The ultimate guide to product management hiring, Part 1 : Strategy
So you need to hire a PM or build out a PM team. Where to begin? What are some best practices? WHAT TO DO!
Fear not, this four part series will give you a framework along with an operational guide to getting it done. These posts are a result of all the mistakes that I have made and the learnings that I have painfully gained :)
This four part series will cover
- What it is that you really need? This post.
- Creating the hiring process
- Executing to the process
- The post interview experience
Some philosophical grounding
A good mental model is to think of the PM hiring process as you would think about a product. The same considerations and activities that you would perform for an actual product are directly applicable to the hiring process. Just as product managers have a relentless focus on the user, the hiring process needs to have a relentless focus on the candidate (the user).
To put it succinctly:
- Old way: You (candidate) need a job. I (hiring manager) am the customer, you want me.
- New, and better, way: You (candidate) are a customer and we are going find a good match. We both want to ensure we have a good fit and it is in fact me (the hiring manager) who wants you.
What are you looking for?
Define product/market fit
This matters more than you think. A few important questions to think about:
- What sort of company are you? Are you a B2b, B2c, Marketplace…getting to a broad classification of where you lie helps in identifying the type of the PM who will fit your particular need.
- Which stage of the company lifecycle are you in? If you are small startup (<20 people), then you will tend towards scrappy and execution focussed PM’s. If you are a larger company you are probably looking for a healthy mix of process, strategy and execution.
What is the ideal product (the candidate) /market (your company) fit?

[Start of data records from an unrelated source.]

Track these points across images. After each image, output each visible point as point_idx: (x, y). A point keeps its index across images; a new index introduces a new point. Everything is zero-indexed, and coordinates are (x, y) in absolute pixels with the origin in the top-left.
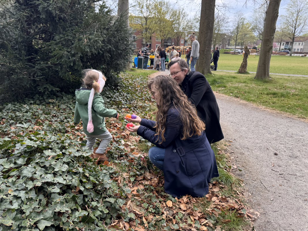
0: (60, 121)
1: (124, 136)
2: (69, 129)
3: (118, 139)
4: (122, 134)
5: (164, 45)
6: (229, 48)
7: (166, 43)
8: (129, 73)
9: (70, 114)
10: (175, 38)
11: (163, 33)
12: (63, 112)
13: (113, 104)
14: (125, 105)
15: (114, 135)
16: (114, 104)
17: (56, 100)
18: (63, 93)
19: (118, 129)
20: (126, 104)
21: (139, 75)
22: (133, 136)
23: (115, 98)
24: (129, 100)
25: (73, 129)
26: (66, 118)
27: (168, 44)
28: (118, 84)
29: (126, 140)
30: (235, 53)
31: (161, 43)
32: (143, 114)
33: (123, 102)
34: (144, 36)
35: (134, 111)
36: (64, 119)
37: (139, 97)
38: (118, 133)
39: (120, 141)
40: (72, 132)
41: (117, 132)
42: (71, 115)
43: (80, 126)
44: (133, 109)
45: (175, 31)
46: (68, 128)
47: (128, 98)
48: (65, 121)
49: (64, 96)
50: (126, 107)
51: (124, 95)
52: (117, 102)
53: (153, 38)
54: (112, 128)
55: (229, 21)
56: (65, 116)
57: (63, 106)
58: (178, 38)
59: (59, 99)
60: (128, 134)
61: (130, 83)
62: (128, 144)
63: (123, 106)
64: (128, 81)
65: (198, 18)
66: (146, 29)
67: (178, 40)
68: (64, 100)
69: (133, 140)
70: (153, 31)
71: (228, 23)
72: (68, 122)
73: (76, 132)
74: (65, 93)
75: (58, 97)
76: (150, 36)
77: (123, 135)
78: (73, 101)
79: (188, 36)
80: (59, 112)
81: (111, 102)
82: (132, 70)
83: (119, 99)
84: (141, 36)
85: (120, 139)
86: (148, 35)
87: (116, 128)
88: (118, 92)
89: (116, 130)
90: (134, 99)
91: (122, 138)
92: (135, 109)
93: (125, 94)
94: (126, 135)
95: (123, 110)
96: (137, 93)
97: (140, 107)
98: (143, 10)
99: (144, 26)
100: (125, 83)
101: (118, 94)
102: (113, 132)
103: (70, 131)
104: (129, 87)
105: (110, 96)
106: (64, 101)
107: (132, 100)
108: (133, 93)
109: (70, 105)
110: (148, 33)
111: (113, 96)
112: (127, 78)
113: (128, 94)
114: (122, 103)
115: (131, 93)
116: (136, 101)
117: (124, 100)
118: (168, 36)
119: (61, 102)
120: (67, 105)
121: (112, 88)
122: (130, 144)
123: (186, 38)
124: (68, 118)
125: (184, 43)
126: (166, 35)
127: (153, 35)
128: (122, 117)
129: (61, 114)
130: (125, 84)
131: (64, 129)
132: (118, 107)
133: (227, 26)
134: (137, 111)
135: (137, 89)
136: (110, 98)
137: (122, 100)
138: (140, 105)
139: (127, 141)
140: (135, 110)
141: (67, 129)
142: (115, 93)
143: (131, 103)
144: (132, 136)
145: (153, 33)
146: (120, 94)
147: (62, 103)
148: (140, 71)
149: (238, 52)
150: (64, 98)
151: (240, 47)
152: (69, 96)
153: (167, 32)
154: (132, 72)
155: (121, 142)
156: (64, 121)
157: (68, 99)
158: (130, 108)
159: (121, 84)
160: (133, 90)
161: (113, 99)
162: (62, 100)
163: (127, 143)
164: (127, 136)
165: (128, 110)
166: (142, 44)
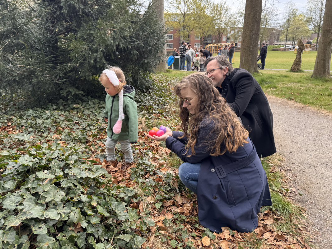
0: (82, 129)
1: (153, 147)
2: (91, 139)
3: (145, 151)
4: (151, 144)
5: (204, 43)
6: (278, 44)
7: (206, 41)
8: (164, 75)
9: (94, 120)
10: (216, 35)
11: (202, 30)
12: (86, 118)
15: (141, 146)
16: (144, 109)
17: (81, 106)
18: (89, 97)
19: (146, 139)
20: (158, 109)
21: (175, 76)
22: (163, 148)
23: (145, 102)
24: (162, 105)
25: (95, 139)
26: (89, 126)
27: (208, 42)
28: (151, 87)
29: (155, 152)
30: (285, 49)
31: (200, 41)
32: (176, 121)
33: (154, 106)
34: (182, 34)
35: (166, 117)
36: (86, 127)
37: (173, 100)
38: (146, 143)
39: (147, 153)
40: (94, 141)
41: (144, 143)
42: (95, 122)
43: (104, 135)
44: (165, 114)
45: (216, 27)
46: (90, 137)
47: (161, 102)
48: (88, 128)
49: (90, 101)
50: (157, 112)
51: (156, 99)
52: (148, 106)
53: (191, 36)
55: (278, 13)
56: (88, 123)
57: (87, 112)
58: (219, 34)
59: (84, 104)
60: (158, 145)
61: (164, 86)
62: (156, 158)
63: (154, 111)
64: (161, 83)
65: (242, 12)
66: (184, 27)
67: (219, 38)
68: (90, 105)
69: (162, 153)
70: (191, 29)
71: (277, 16)
72: (90, 130)
73: (98, 142)
74: (92, 97)
75: (84, 101)
76: (187, 33)
77: (151, 146)
78: (99, 106)
79: (230, 32)
80: (81, 119)
81: (141, 107)
82: (167, 71)
83: (150, 104)
84: (179, 34)
85: (147, 151)
86: (186, 33)
87: (144, 137)
88: (149, 96)
89: (143, 140)
90: (167, 103)
91: (149, 149)
93: (157, 97)
95: (154, 116)
96: (171, 96)
97: (173, 113)
98: (181, 7)
99: (182, 23)
100: (159, 85)
101: (149, 97)
102: (140, 143)
103: (91, 140)
104: (162, 89)
105: (140, 100)
106: (90, 107)
107: (164, 104)
108: (167, 96)
109: (95, 110)
110: (186, 31)
111: (143, 99)
112: (161, 80)
113: (161, 97)
114: (153, 108)
115: (164, 96)
116: (169, 105)
117: (155, 105)
118: (208, 34)
119: (85, 107)
120: (92, 110)
121: (144, 91)
122: (158, 157)
123: (229, 35)
124: (92, 126)
125: (227, 40)
126: (206, 32)
127: (191, 32)
128: (151, 124)
129: (85, 121)
131: (85, 138)
132: (148, 113)
133: (276, 19)
134: (170, 117)
135: (171, 91)
136: (140, 102)
138: (174, 110)
139: (155, 154)
140: (167, 115)
141: (88, 138)
142: (146, 96)
143: (163, 108)
145: (191, 30)
146: (152, 98)
147: (87, 109)
148: (177, 72)
149: (289, 48)
150: (89, 103)
151: (291, 43)
152: (96, 100)
153: (207, 28)
154: (167, 74)
155: (148, 155)
156: (86, 129)
157: (94, 104)
158: (161, 114)
159: (154, 86)
160: (167, 93)
161: (143, 104)
162: (88, 105)
163: (156, 156)
164: (156, 147)
165: (160, 116)
166: (180, 43)
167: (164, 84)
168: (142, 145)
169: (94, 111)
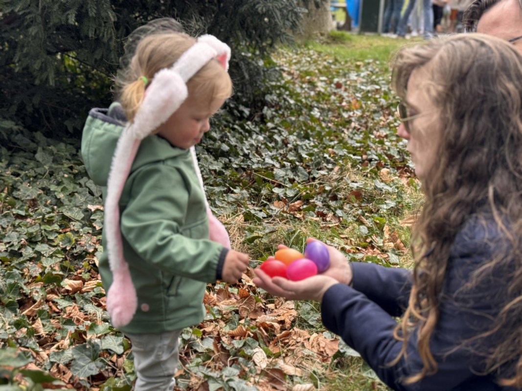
0: (5, 255)
1: (269, 329)
2: (37, 292)
3: (237, 344)
4: (261, 318)
8: (319, 53)
9: (50, 222)
12: (23, 213)
13: (235, 183)
14: (289, 185)
15: (222, 323)
16: (239, 181)
17: (8, 166)
18: (39, 135)
19: (243, 297)
20: (292, 181)
21: (363, 56)
22: (311, 333)
23: (246, 156)
24: (307, 167)
25: (52, 292)
26: (32, 241)
28: (268, 98)
29: (275, 350)
32: (364, 230)
33: (279, 172)
35: (322, 215)
36: (23, 246)
37: (354, 151)
38: (244, 314)
39: (248, 351)
40: (47, 301)
41: (237, 312)
42: (56, 227)
43: (86, 276)
44: (319, 204)
46: (33, 286)
47: (304, 156)
48: (28, 252)
49: (40, 149)
50: (290, 194)
51: (285, 143)
52: (256, 171)
54: (219, 292)
56: (31, 230)
57: (27, 191)
59: (18, 160)
60: (288, 321)
61: (319, 94)
62: (280, 372)
63: (276, 190)
64: (310, 82)
68: (38, 164)
69: (306, 352)
72: (37, 258)
73: (63, 304)
74: (48, 135)
75: (19, 150)
77: (263, 324)
78: (71, 168)
80: (6, 216)
81: (227, 173)
82: (334, 39)
83: (264, 163)
85: (245, 344)
87: (235, 291)
88: (261, 131)
89: (233, 300)
90: (328, 162)
91: (256, 337)
92: (332, 203)
93: (292, 138)
94: (277, 325)
95: (276, 208)
96: (346, 134)
97: (353, 198)
100: (299, 90)
101: (261, 138)
102: (220, 312)
103: (38, 297)
104: (311, 108)
105: (225, 147)
106: (38, 170)
107: (319, 164)
108: (329, 134)
109: (59, 184)
111: (239, 145)
112: (307, 73)
113: (307, 137)
114: (273, 176)
115: (319, 133)
116: (337, 168)
117: (283, 166)
119: (23, 173)
120: (45, 183)
121: (241, 112)
122: (290, 369)
124: (42, 242)
128: (265, 240)
129: (17, 222)
130: (298, 95)
131: (15, 288)
132: (255, 197)
134: (339, 213)
135: (345, 115)
136: (224, 154)
137: (278, 165)
138: (355, 185)
139: (278, 356)
140: (329, 207)
141: (27, 290)
142: (250, 132)
143: (314, 179)
144: (305, 333)
146: (271, 139)
147: (27, 177)
148: (371, 41)
150: (38, 156)
152: (62, 146)
154: (333, 49)
155: (249, 358)
156: (21, 255)
157: (54, 161)
158: (306, 200)
159: (279, 95)
160: (330, 121)
161: (236, 162)
162: (32, 164)
163: (280, 363)
164: (282, 329)
165: (299, 210)
167: (321, 86)
168: (227, 321)
169: (53, 188)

What will the user (candidate PM’s) get?
Role and compensation alignment
Depending on which type of PM you need, what is the right level for the role? What are the exact parameters of compensation that you can play with? What is the exact title and what is the reporting structure? This last part is often the hardest since you need broad organizational alignment to make each role and each candidate successful
How do you communicate to the users (candidate PM’s) what they get?
Clear job descriptions
Be very honest and explicit about what you need and at the same time don’t ask for a unicorn! If something is a nice to have, mention it as a nice to have. Accentuate the positive, talk about why you want folks to work with you. Talk about your mission and what you stand for. Talk about what the PM will own and do day to day (a “day in the life of” is a nice way to discuss this). Talk about the impact this role will have on the company as a whole. Circulate this job description to all the relevant stakeholders. Does this provide an accurate picture of the kind of PM you’d want?